A l’issue de la réunion, nous apprécions positivement le large accord des Organisations syndicales représentatives de salariés (CGT, CFTC, CFDT, FO, SUD) pour le rejet d’une instance ordinale et pour un CSPPM (Conseil Supérieur des Professions Paramédicales) rénové dont le dysfonctionnement est actuellement notoire. Pour l’essentiel, les missions qui pourraient être confiées à un Ordre sont celles du CSPPM ou existe une représentation de la profession pluraliste et avec tous les modes d’exercice. Cette instance doit être rénovée et dotée d’une autonomie de compétence et de fonctionnement
La demande des Infirmières n’est pas celle d’un Ordre professionnel mais celle de l’amélioration des conditions de travail, la revalorisation des carrières et le salaire.
Cela rejoint les fortes aspirations des soignants et plus largement des hospitaliers. Il y a beaucoup d’attente.
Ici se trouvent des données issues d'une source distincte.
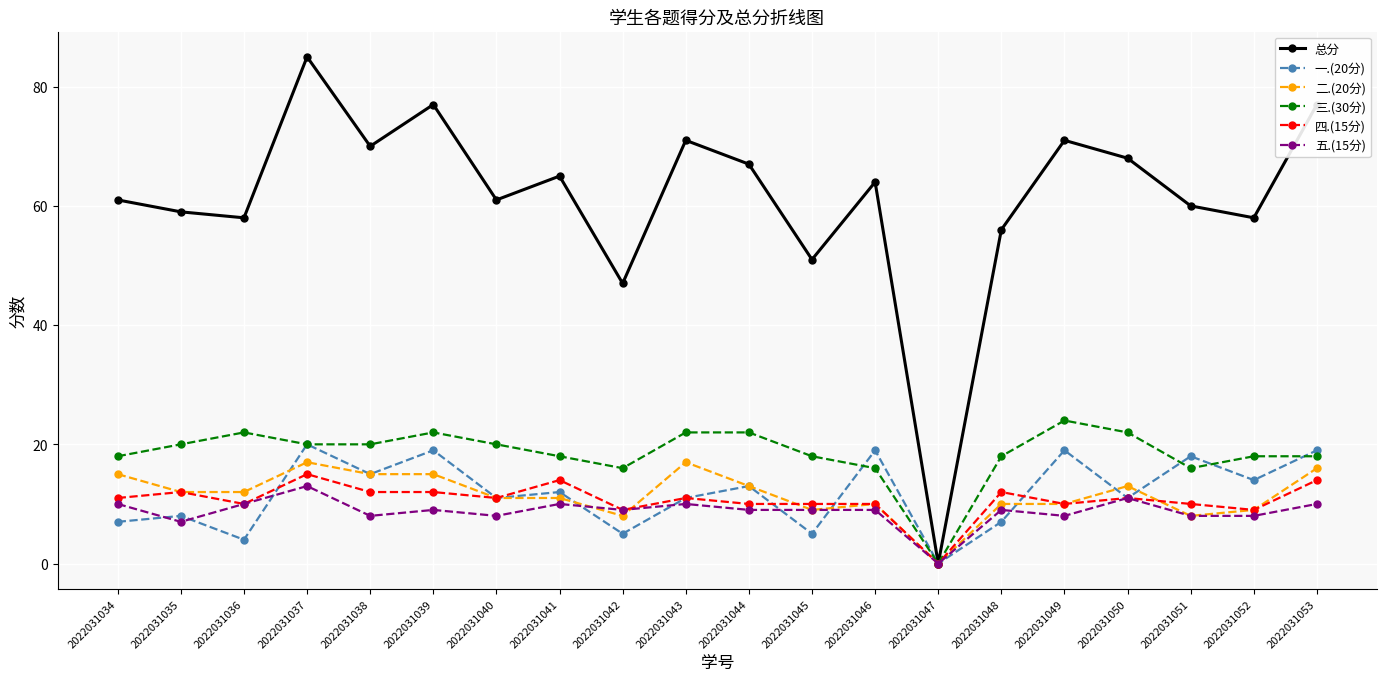

At how many categories does at least one series exceed 36?

19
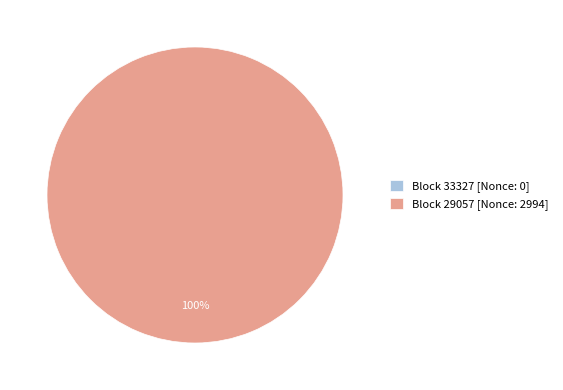

Combined, do 29057 and 33327 account for over 50%?

Yes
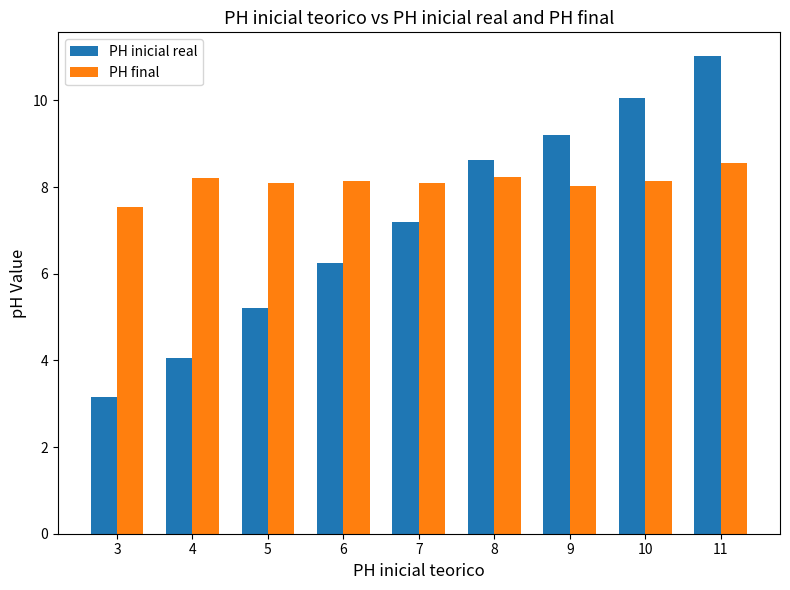

How many values in the PH inicial real series exceed 7?

5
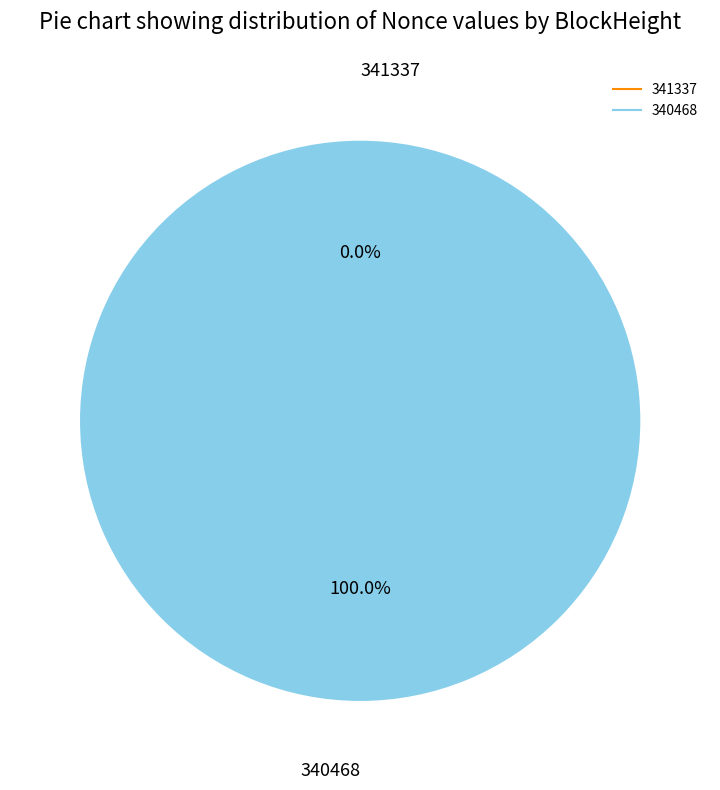

True or false: 341337 accounts for 1% of the total.

False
Le Ministre a annoncé l’ouverture de négociations dans la Fonction Publique Hospitalière le 24 janvier, ce sera l’occasion d’y répondre.
A titre d’exemple, l’Ordre ne saurait être le contre pouvoir souhaité par certains dans des dossiers comme
- la nouvelle gouvernance à l’hôpital consacre le tout médical au détriment de ce qui avait été acquis par la filière soignante depuis 20 ans.
- - la triste affaire des aides opératoire qui met en cause la qualification des IBODES.
- - la panne de la situation conventionnelle, tant sur les tarifs que sur la nomenclature pour les libéraux
- Enfin, un bon indicateur de reconnaissance est le salaire, il est pour une Infirmière qui débute juste au dessus du SMIC.
Nous actons la proposition du Ministre de nommer une personnalité pour conduire une concertation sur un délai court, à l’issue de laquelle il prendrait ses responsabilités. Nous prendrons les nôtres aussi.